The electronics industry is developing its own automation solutions and embracing the digital transformation associated with trends like Industry 4.0.
A modern ESG approach
Trust is becoming even more important in the supply chain as consumers and brands look to their manufacturing partners to “do the right thing” when it comes to the environment and the society in which they operate, as well as ensuring they meet the relevant governance needs. This means it is increasingly important for suppliers to ensure they have the right policies and the right reporting structures in place.
For example, the German Supply Chain Act insists that companies look several levels down their supply chain to ensure compliance. As with many things German, this could be adopted across Europe impacting global supply chains.
Malaysian public-listed companies (PLCs) are faring well in environmental, social and governance (ESG) factors among their ASEAN peers, according to research by PwC and Capital Markets Malaysia. The nation is promoting sustainable investing.
Foreign direct investment
The number of substantial manufacturing projects by foreign investors in Malaysia continues to grow year on year. In 2020 there were more than 1,000 approved projects with investment rising to RM91.3 billion ($20 billion), of which more than 62 percent came from overseas.

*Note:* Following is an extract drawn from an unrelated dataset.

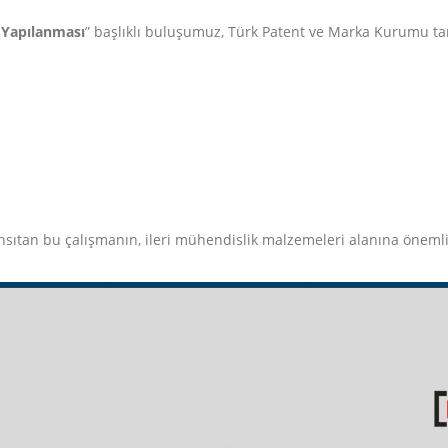
 Yapılanması
” başlıklı buluşumuz, Türk Patent ve Marka Kurumu tara
i yansıtan bu çalışmanın, ileri mühendislik malzemeleri alanına öneml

More recently, Intel announced it would invest $7 billion in a new chip-packaging and testing factory in Malaysia, creating 9,000 jobs and continuing the development of Malaysia’s semiconductor supply chain. In August 2021, leading wafer fabrication equipment company Lam Research officially opened its new manufacturing plant at Batu Kawan with an investment of RM1 billion ($227 million). The facility, which is the company’s largest production facility, has an 800,000-square-foot built-up area.
This followed other semiconductor investments including Ultra Clean in Penang and Medical Device company Dexcom, a global leader in continuous glucose monitoring (CGM) for people with diabetes, headquartered in California, which chose Batu Kawan Industrial Park, Penang, as its third manufacturing site.
With so much disruption and turmoil in the supply chain, it makes sense to look at countries that have been able to combine decades of experience and tradition with a sharp focus on developing solutions fit for the future. Malaysia has been successfully manufacturing for the world for many years and expects more of the same as nations emerge from the pandemic.